Linker selection

Hello the list,

At some point in the near future, FreeBSD is going to start transitioning to a new linker (mclinker, which works now, possibly then migrating to lld once it becomes more complete). People also often install gold or a newer bfd ld from ports. This means that we will have two, possibly three, linkers in the base system and another two from ports, and yet clang currently hard-codes the fact that the linker is the one called ld that is the first to be found in the path. I suspect that, initially, mclinker will be adequate for the base system but possibly not for some ports, so we will need to be able to easily select an alternative linker.

I'd like to add some logic for selecting the linker at run time. Before I start, I was wondering if anyone had any suggestions as to the correct UI for this. As far as I can see, there are two possible choices:

1) We have a flag that takes a full path to the linker to use. This is somewhat problematic, because if two linkers require different arguments (not much of a problem for us, but imagine on Windows being able to switch between the MS and Binutils linkers) then you need to know what the linker is, as well as its name.

2) We have a flag like the libc++ / libstdc++ selection flag, which takes an argument like bfd, gold, mc, lld and some logic in the driver to work out what the paths and names of each of these should be.

Is there a more sensible third option?

David

I think the sensible option is for all the linkers on a particular platform
to have a compatible commandline interface. Much like Clang has a
compatible interface to GCC. This compatibility doesn't have to be perfect
(clearly, as Clang's is far from it), but should easily be enough for the
small variation of Flags Clang needs to pass.

My understanding has been that 'lld' has this as an explicit goal, and
certainly bfd and gold both act as a normal 'ld' linker on Linux. I think
that if MCLinker wants to be used on a platform where 'ld's flag syntax is
the defacto standard, it should be compatible. I think that adding yet
another dialect of linker option syntax for such a narrow use case (as you
admit it is likely to be only a stop-gap) isn't a lot of complexity for
very little gain.

I would much rather see the effort go into making 'lld' (or 'MCLinker' for
that matter...) be a viable, compatible linker on the particular platform
of interest.

I'm already helping the MCLinker folks to make MCLinker an alternative linker for FreeBSD, including implementing the necessary GNU ld-compatible flags. They are 90% done WRT userland, and linking the kernel is next.

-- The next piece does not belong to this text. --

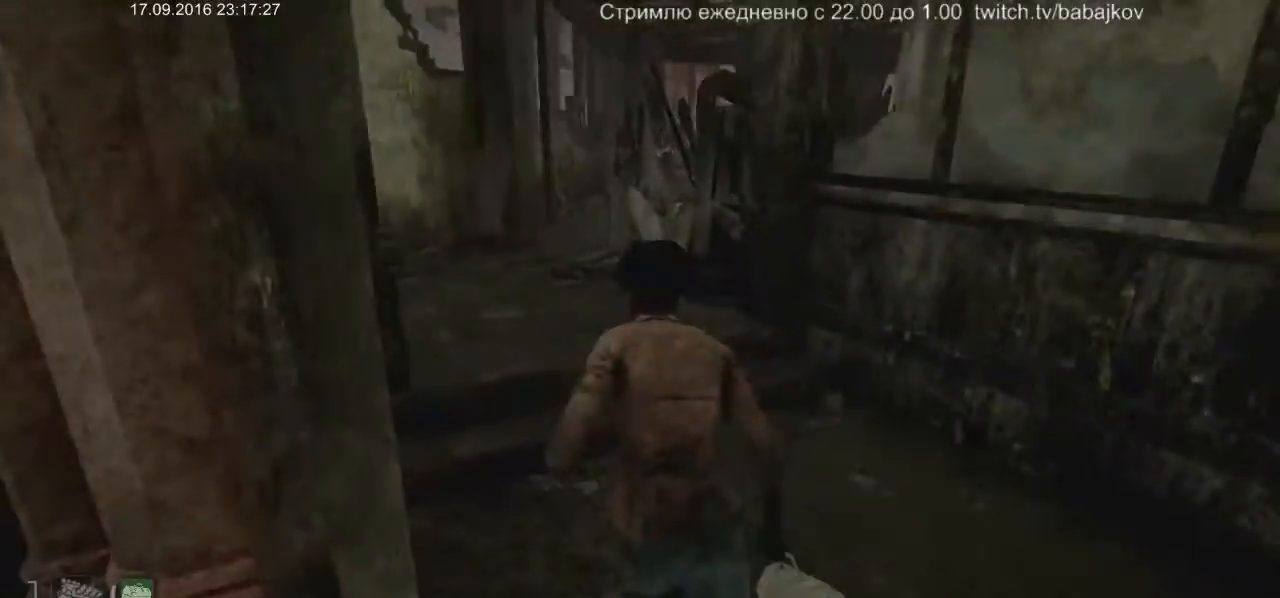
{"keys": ["shift", "w"], "mouse": [], "events": [[233, "a", "down"], [367, "a", "up"]]}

What we really need is a more flexible way of specifying which linker the compiler should use internally. Replacing /usr/bin/ld with a symlink is not flexible.

Thanks,
Erik

In particular, we anticipate a fairly long tail of third-party ports that require GNU ld, just as we have a tail that requires libstdc++ and won't work with libc++. The base system will be using libc++ and hopefully will be using mclinker, and so will most ports, but we still don't even have 100% of ports working with clang yet...

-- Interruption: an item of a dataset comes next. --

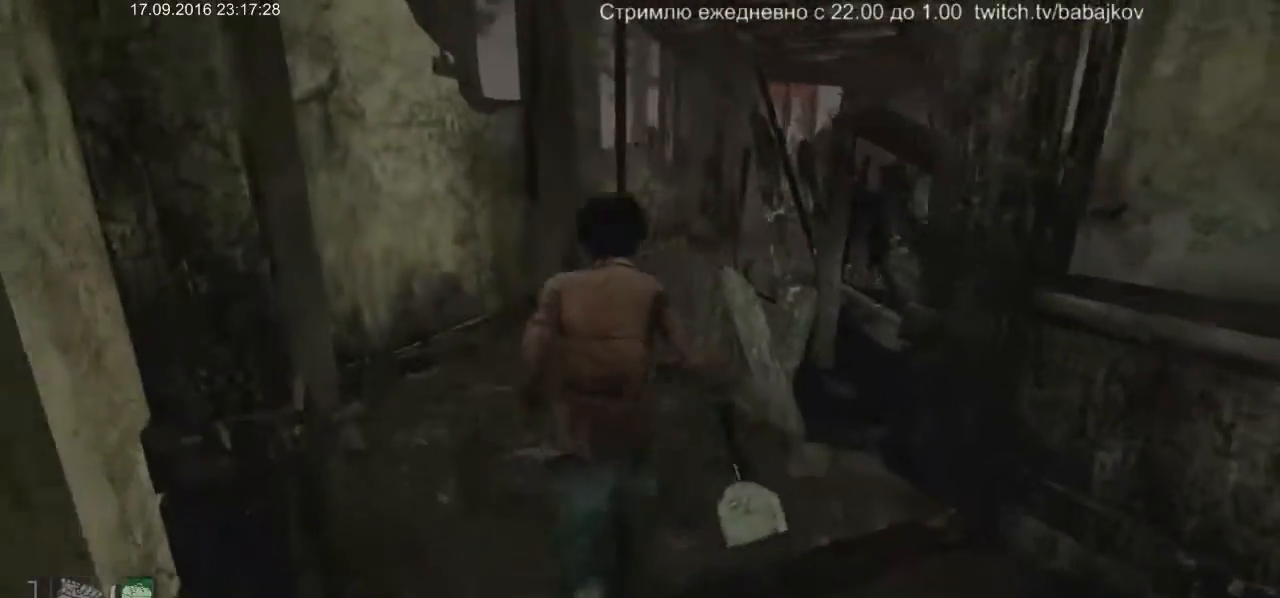
{"keys": ["shift", "w"], "mouse": [], "events": []}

As Chandler says, this is a short-term requirement, but short-term in this context means (optimistically) 'the next 3-5 years'.

David

Note that my point was only that we shouldn't need a custom set of command
line flags for mclinker, and we shouldn't need to switch command line flags
when switching linkers while staying on the same target platform. Thus, we
might consider simple solutions that only address the problem of switching
the link binary used rather than a more complex solution which passes flags
in a new dialect.

Also, my "short-term requirement" was using mclinker as opposed to lld -- I
completely agree that the bfd linker will likely be kicking around and in
use for a long time in a few oddball scenarios.

Each linker could have a compatibility layer which translates the command line flags. This compatibility layer could just be a shell script (or similar) supplied by the linker, Clang or third party.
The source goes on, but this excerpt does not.